Since \( \frac{x^{2}}{a^{2}} + \frac{(a + b - x b)^{2}}{a^{2} b^{2}} = \frac{a^{2} + b^{2}}{a^{2} b^{2}} \), clear the denominators by multiplying through by \( a^{2} b^{2} \): \( x^{2} b^{2} + (a + b - x b)^{2} = a^{2} + b^{2} \).

Solve for \(x\)

Expanding the equation, we get: \( x^{2} b^{2} + (a + b - x b)^{2} = a^{2} + b^{2} \). Let \( u = a + b - x b \). The equation becomes: \( x^{2} b^{2} + u^{2} = a^{2} + b^{2} \).

Solve for \(u\) and \(x\)

Note that \( u^{2} \) needs to be equated to the proper terms. Instead, we simplify: \( (a-b)(a+b) - 2x(ab) + x^{2}b^{2} = 0 \). Factoring this quadratic equation in \(x\), we find roots leading to solutions for \(x\) and consequently for \(y\).

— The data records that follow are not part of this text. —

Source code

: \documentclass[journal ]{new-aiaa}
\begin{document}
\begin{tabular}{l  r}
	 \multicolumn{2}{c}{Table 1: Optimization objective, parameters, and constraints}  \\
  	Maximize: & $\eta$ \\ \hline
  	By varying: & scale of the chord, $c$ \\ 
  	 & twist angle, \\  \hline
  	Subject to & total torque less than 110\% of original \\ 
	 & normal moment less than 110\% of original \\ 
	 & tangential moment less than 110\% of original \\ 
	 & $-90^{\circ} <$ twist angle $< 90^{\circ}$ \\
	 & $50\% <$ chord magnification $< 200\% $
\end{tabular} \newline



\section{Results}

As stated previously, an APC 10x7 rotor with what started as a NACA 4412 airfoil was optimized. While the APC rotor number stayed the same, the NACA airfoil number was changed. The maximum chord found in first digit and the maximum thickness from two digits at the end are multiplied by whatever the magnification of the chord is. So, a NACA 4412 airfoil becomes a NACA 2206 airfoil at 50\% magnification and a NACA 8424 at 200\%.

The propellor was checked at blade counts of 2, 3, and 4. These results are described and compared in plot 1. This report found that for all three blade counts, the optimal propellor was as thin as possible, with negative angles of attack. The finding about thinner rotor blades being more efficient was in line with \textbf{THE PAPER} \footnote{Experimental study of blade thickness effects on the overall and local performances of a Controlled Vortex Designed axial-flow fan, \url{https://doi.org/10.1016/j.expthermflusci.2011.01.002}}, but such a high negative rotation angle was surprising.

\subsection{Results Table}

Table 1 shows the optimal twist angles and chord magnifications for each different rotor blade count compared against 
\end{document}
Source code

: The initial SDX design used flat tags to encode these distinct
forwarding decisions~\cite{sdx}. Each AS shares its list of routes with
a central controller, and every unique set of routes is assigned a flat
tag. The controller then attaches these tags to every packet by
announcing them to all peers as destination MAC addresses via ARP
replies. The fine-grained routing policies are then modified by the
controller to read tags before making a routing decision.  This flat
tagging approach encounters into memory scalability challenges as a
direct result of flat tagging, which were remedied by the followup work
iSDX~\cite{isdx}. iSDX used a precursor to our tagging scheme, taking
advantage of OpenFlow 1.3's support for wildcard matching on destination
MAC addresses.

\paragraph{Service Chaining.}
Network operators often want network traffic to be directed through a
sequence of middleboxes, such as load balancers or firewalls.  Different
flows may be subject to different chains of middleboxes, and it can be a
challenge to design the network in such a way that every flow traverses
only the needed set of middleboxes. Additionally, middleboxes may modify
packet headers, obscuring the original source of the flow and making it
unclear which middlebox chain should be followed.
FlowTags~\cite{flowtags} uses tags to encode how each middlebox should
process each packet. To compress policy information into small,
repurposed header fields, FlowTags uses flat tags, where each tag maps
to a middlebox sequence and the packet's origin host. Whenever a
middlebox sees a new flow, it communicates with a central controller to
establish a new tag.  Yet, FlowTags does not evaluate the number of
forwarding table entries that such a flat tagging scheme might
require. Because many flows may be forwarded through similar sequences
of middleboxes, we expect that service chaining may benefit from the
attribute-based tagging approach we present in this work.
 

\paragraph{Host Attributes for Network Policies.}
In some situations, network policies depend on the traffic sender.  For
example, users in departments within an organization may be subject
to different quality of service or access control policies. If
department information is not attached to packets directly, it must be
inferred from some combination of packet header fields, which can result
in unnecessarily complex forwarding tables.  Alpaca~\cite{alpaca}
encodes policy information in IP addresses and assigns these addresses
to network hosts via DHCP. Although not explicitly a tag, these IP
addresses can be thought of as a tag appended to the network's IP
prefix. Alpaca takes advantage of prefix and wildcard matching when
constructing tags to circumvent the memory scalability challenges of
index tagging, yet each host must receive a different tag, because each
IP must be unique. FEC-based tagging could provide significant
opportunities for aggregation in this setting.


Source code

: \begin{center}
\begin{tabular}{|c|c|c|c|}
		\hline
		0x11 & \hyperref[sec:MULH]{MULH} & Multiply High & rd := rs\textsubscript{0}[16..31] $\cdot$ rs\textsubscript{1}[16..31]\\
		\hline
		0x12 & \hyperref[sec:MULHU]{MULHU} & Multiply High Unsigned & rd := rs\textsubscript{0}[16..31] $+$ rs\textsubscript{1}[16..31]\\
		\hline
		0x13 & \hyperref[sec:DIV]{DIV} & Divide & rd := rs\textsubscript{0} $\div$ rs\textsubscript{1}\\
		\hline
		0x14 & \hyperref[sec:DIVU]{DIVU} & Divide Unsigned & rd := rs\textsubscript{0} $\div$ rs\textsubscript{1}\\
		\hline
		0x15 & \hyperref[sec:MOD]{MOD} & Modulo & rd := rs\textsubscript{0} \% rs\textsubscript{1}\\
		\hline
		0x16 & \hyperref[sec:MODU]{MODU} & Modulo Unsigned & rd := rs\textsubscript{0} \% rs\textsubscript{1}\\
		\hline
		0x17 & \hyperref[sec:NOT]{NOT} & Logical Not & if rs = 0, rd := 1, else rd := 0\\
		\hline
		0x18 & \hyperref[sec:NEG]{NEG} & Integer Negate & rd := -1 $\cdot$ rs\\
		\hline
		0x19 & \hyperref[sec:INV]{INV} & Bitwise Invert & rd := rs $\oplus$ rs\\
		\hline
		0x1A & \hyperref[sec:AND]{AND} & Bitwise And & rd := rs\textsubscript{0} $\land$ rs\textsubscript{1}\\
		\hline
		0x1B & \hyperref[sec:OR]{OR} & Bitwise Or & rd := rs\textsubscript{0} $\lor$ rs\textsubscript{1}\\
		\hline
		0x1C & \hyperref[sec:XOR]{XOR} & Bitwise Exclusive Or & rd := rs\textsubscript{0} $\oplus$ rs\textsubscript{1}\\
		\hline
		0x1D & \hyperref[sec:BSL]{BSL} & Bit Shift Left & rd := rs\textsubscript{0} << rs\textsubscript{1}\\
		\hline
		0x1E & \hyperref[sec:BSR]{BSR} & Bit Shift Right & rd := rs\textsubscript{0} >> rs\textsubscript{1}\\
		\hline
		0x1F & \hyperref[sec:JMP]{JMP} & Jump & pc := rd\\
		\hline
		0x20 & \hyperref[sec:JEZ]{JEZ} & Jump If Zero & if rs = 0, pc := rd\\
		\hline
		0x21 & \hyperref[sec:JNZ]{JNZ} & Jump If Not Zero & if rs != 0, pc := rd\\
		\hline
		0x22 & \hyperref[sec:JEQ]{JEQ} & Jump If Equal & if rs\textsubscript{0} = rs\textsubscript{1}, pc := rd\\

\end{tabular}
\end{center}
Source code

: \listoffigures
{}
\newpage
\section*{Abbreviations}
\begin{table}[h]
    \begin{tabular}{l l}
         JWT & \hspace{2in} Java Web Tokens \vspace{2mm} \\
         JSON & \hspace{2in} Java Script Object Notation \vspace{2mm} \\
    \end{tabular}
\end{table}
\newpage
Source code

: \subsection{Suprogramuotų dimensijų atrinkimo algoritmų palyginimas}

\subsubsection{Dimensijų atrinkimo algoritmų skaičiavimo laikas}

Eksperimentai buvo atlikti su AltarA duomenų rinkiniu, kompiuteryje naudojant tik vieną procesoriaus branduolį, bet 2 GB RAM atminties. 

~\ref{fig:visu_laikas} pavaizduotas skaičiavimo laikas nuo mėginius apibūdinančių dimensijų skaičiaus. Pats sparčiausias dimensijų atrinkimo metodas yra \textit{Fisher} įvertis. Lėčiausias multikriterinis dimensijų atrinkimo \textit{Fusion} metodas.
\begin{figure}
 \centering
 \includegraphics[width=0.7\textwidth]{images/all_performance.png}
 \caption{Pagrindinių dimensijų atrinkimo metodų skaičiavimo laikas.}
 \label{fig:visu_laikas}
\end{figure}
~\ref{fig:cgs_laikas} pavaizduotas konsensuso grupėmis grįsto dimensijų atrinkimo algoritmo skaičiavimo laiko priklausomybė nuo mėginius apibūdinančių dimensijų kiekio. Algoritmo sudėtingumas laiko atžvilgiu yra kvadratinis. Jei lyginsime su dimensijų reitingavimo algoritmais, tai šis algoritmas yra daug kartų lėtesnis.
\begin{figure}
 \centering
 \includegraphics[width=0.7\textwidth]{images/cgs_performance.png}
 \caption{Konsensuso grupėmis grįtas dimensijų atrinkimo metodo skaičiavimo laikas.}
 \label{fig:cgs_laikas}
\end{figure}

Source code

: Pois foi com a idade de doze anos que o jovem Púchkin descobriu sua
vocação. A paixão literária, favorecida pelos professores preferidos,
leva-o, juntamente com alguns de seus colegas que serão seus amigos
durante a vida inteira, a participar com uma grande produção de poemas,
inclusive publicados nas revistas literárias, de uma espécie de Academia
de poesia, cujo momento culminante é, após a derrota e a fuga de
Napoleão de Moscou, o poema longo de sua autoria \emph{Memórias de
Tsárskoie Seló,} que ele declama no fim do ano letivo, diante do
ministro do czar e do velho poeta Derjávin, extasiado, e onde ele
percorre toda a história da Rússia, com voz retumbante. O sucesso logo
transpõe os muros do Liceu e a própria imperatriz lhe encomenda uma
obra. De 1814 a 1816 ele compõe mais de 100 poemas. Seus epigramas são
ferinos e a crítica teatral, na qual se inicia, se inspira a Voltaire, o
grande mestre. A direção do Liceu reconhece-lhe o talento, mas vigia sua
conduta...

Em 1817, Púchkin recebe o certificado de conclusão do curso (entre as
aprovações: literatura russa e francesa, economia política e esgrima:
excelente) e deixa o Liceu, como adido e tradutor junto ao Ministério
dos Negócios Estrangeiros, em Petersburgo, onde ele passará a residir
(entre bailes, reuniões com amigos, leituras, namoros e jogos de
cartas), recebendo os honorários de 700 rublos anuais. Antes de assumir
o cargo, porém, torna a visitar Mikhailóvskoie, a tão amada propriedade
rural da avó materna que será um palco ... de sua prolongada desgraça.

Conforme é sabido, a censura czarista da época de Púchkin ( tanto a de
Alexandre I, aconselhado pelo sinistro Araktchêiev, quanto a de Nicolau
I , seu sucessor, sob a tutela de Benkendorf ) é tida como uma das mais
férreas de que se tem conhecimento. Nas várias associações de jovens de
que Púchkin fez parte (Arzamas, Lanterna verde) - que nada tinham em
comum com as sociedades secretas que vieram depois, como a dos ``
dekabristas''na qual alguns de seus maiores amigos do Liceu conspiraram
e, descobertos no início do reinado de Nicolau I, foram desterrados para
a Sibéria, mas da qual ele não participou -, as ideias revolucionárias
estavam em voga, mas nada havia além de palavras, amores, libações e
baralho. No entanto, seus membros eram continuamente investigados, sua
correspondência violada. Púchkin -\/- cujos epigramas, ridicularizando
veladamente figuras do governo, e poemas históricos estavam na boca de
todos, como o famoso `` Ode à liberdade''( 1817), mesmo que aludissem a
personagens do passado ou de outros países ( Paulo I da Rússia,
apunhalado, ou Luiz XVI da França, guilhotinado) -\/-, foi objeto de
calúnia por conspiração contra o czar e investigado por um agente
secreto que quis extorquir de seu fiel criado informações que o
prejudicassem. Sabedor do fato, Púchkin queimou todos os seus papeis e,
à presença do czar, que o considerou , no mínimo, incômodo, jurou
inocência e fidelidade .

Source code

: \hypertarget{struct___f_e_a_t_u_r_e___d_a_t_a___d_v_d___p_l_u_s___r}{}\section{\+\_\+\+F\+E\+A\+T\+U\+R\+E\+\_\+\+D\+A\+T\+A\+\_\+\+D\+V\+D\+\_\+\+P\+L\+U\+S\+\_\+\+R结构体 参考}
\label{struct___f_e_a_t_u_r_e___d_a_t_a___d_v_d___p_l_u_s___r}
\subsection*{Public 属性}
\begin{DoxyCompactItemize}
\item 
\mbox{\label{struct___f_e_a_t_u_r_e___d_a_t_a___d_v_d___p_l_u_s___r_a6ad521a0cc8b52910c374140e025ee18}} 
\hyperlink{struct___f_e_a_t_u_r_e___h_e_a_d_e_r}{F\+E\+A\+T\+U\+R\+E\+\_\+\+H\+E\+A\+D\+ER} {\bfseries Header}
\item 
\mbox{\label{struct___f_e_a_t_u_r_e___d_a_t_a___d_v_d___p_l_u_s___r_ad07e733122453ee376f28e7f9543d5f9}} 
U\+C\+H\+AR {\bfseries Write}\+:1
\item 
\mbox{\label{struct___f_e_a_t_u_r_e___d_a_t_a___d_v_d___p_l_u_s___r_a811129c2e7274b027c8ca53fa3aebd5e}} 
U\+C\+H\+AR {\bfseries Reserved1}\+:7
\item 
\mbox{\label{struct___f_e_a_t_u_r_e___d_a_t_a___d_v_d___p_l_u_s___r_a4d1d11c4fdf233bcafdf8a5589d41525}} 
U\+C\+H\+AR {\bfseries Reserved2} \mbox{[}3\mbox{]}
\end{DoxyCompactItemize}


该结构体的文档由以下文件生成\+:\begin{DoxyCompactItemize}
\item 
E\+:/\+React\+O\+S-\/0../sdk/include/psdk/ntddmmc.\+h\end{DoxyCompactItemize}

Combine constant terms and solve

The roots translate to negations with correct signs:Thus roots provide specific \(x\) values meeting the criteria but without drastic parameters.

Key concepts

linear equations

Linear equations are algebraic expressions that represent straight lines when graphed on a coordinate plane. They are generally in the form of \(ax + by + c = 0\), where \(a\), \(b\), and \(c\) are constants. The standard form can be rearranged in different ways, such as \(y = mx + c\), which is the slope-intercept form, with \(m\) representing the slope and \(c\) the y-intercept. In resolving systems of equations, linear equations help provide relationships between variables easy to solve using various algebraic methods or graphical representations.

quadratic equations

Quadratic equations have variables raised to the second power (e.g., \(x^2\)), and are represented in the general form \(ax^2 + bx + c = 0\), where \(a\), \(b\), and \(c\) are constants with \(a eq 0\). These equations form parabolas when graphed. The solutions to quadratic equations, called roots, can be found using methods such as factoring, completing the square, and the quadratic formula: \[ x = \frac{-b \pm \sqrt{b^2 - 4ac}}{2a} \]. Quadratics are essential in the system of linear and quadratic equations as they often determine conjunction points.

algebraic substitution

Algebraic substitution is a powerful technique used to solve systems of equations. It involves solving one equation for one variable in terms of the others and then substituting this expression into another equation. This method simplifies the process of finding the variable values that satisfy the given equations. For example, in the given problem, substituting \(y = \frac{a + b - xb}{a}\) into the quadratic equation helps reduce the complexity and solve for \(x\). This substitution is often critical in mixing linear and quadratic relationships.

systems of equations

Systems of equations consist of multiple equations with common variables that are solved simultaneously. They can be linear, non-linear, or a mix of different types of equations. In the provided exercise, the system includes a linear equation and a quadratic equation. To solve such systems, methods like substitution or elimination are used to find the solution that satisfies all the equations involved. Understanding the relationship between the linear and quadratic components is crucial in reaching the correct solution, providing a comprehensive understanding of how different types of equations interact.